Digitalis is a chemical known as an alkaloyd. These nitrogen containing substances are what many pharmaceuticals are based on. One of their characteristic properties is how their soluability is affected by pH. In acid environments they form alkaloyd salts and are water soluable. In a basic environment they are nonpolar compounds and are soluable in nonpolar solvents. Extraction involves exposing dried plant material to a basic solution of Sodium or Potassium hydroxide in a separatory funnel. To this is added a nonpolar solvent like hexane or petroleum ether. The alkaloys will pass from the water into the nonpolar solvent. The solvent is separated and when evaporated, the alkaloyds remain as a sticky white substance. Alkaloyds are characterized by a bitter taste. Most of these compounds have either stimulatory or sedative effects on the central nervous system and can be toxic in large doses. Digitalis itself is used as a heart stimulant.

Can the heart medicine digitalis, that nearly killed James Bond stop your heart in real life?, I know that it is a medicine used to treast heart failure so I think it is unlikely.

Toxic levels of digitalis are indeed fatal.

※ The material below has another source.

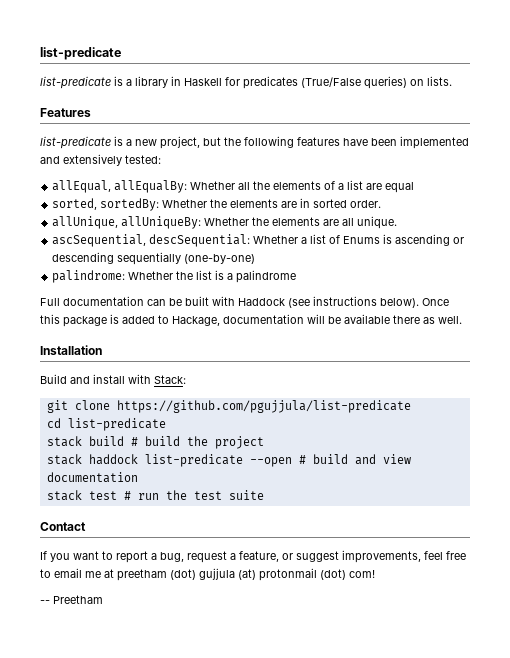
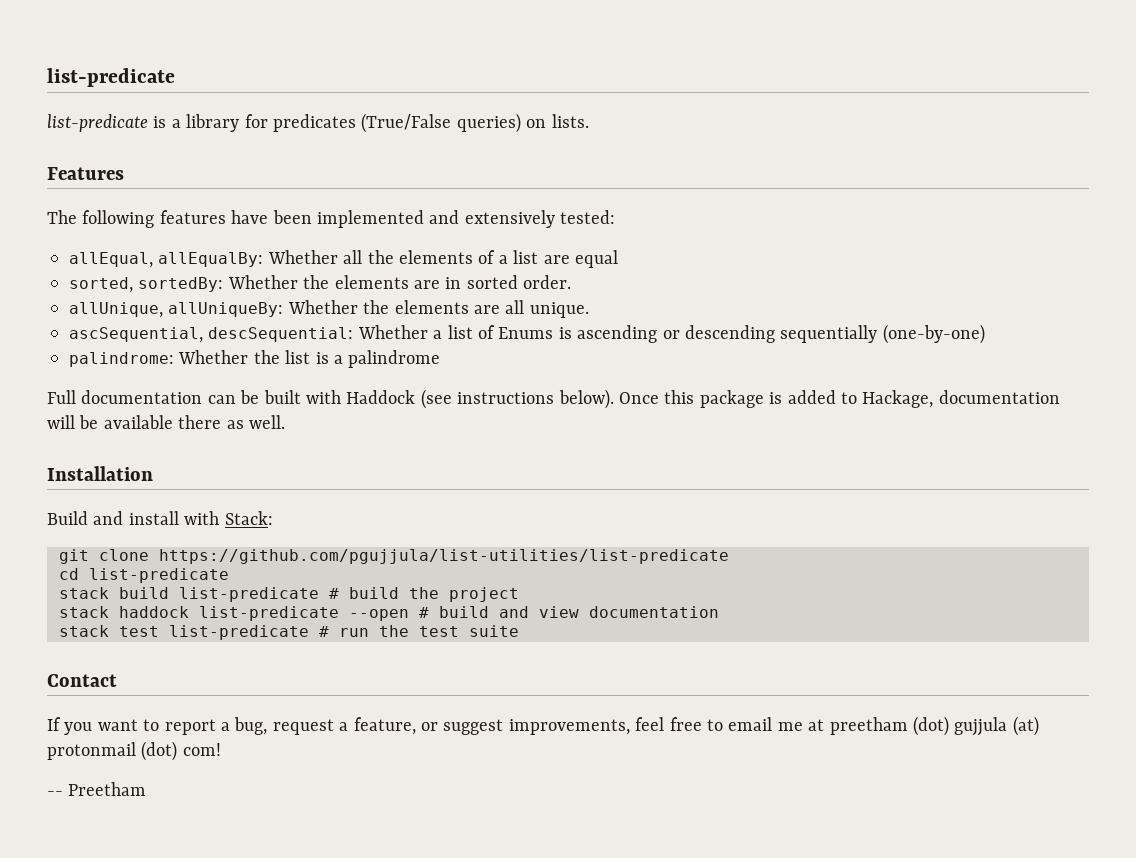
[171,76,222,86] in Haskell -> (240, 123) none
[40,136,241,149] list-predicate is a new project, but the -> [47,210,77,224] The
[116,400,411,413] https://github.com/pgujjula/list-predicate -> [159,549,729,564] https://github.com/pgujjula/list-utilities/list-predicate
(124, 441) none -> [179,587,319,602] list-predicate
(117, 495) none -> [169,625,309,640] list-predicate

Fortunately, "Digibind" and "Digifab" are effective treatments when given early.

how to grow digitalis?, what do you do after it finishes blooming

Digitalis is a biennial that grows a rosette cluster first year and then the second year it flowers and set seeds and dies off. Ocasionally you'l get 3yr to 4yr old plants. You collect the seeds when the pods dry out and plant them in the wanted area in fall for next spring you'll get flowers the year after next year or you can let the plant drop seeds wherever it wishes.
However there is one called theDigitalis mertonensis: Strawberry Foxglove that is perennial it comes back every year but let a few sow to ensure you'll have a supply.